Founded in 2016, Scale AI specializes in providing large volumes of labeled and curated training data essential for developing advanced AI tools, including those powering models like OpenAI’s ChatGPT. Scale AI’s investors, including Accel, Index Ventures, Founders Fund, and Greenoaks, are expected to benefit significantly from the deal.

Under the agreement, Scale AI CEO Alexandr Wang is expected to join Meta in a leadership role, heading a new “superintelligence” lab within the company. This move aligns with Meta CEO Mark Zuckerberg’s push to recruit top AI talent and accelerate innovation, especially after Meta’s recent Llama 4 models underperformed relative to expectations.

Meta’s ambitious plans include the forthcoming release of its major AI model, dubbed “Behemoth,” which has faced delays due to performance concerns, as reported by the Wall Street Journal. The company is also navigating ongoing antitrust scrutiny related to past acquisitions like Instagram and WhatsApp.

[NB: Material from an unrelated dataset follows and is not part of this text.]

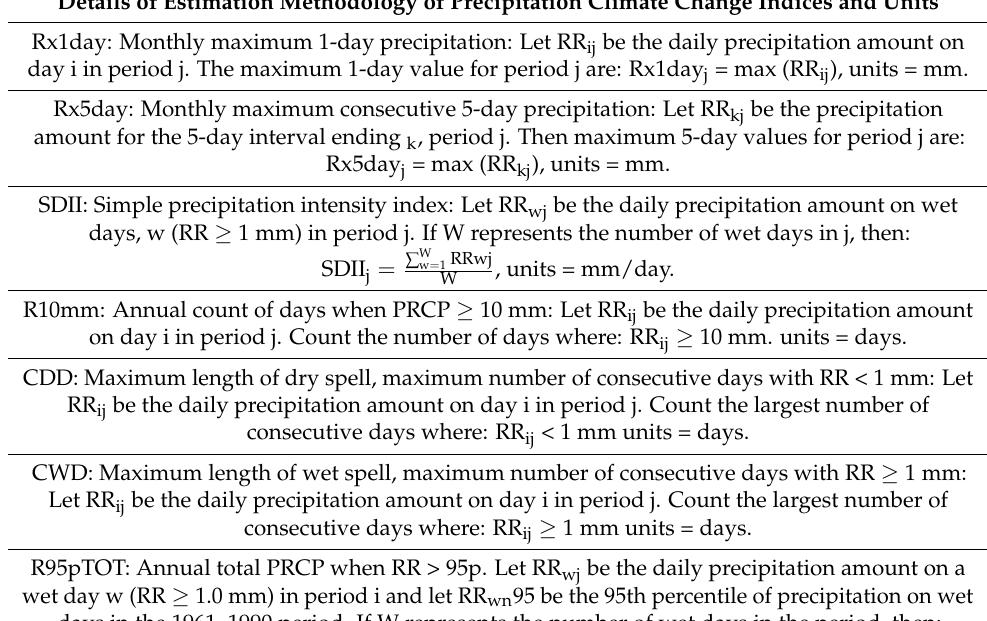
Table 1. Definition, estimation methodology of precipitation climate change indices and their units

Industry analysts note that the deal’s structure may be designed to minimize regulatory hurdles, addressing heightened scrutiny of large tech mergers. Scale AI, valued at $13.8 billion in a recent funding round, reported $870 million in revenue in 2024 and forecasts over $2 billion in 2025. The company ended last year with more than $900 million in cash reserves.

Glean Reaches $7.2 Billion Valuation Amid AI Investment Surge

AI search startup Glean announced on Tuesday that it has reached a valuation of $7.2 billion following its latest funding round — the company’s third capital raise in under two years. This represents a valuation increase of nearly 57% since its previous round in September, where its value had already more than doubled in just over six months, highlighting continued strong investor demand for AI-driven companies.

The Palo Alto-based enterprise AI firm secured $150 million in this latest round, led by asset management firm Wellington Management. As public markets remain uncertain, many startups like Glean are choosing to remain private longer, raising significant late-stage funding. According to Michael Ashley Schulman, partner at Running Point Capital Advisors, “Founders avoid the volatility of public markets and employees receive secondary-market liquidity via structured rounds.”

Founded in 2019 by former Google search engineers, Glean has surpassed $100 million in annual recurring revenue in its last fiscal year. The company develops AI-powered search tools and large language models that provide businesses with personalized query responses, aiming to optimize enterprise productivity and internal information management.

Glean’s 72x valuation multiple on revenue is considered aggressive, but Schulman noted that investors are receiving “early access to a franchise,” particularly given that the company is currently cash-flow positive.

Earlier this year, Glean introduced its Glean Agents platform, which enables businesses to automate various operations through AI. The company expects the platform to facilitate 1 billion agent actions by the end of 2025. Industry leaders have pointed to AI-based agents as one of the most transformative applications of artificial intelligence. Microsoft CEO Satya Nadella has also highlighted how AI agents could disrupt the long-dominant software-as-a-service (SaaS) business model.

The AI sector continues to attract robust global investment as enterprises and governments pursue artificial intelligence for diverse use cases such as drug discovery, infrastructure management, and productivity enhancement.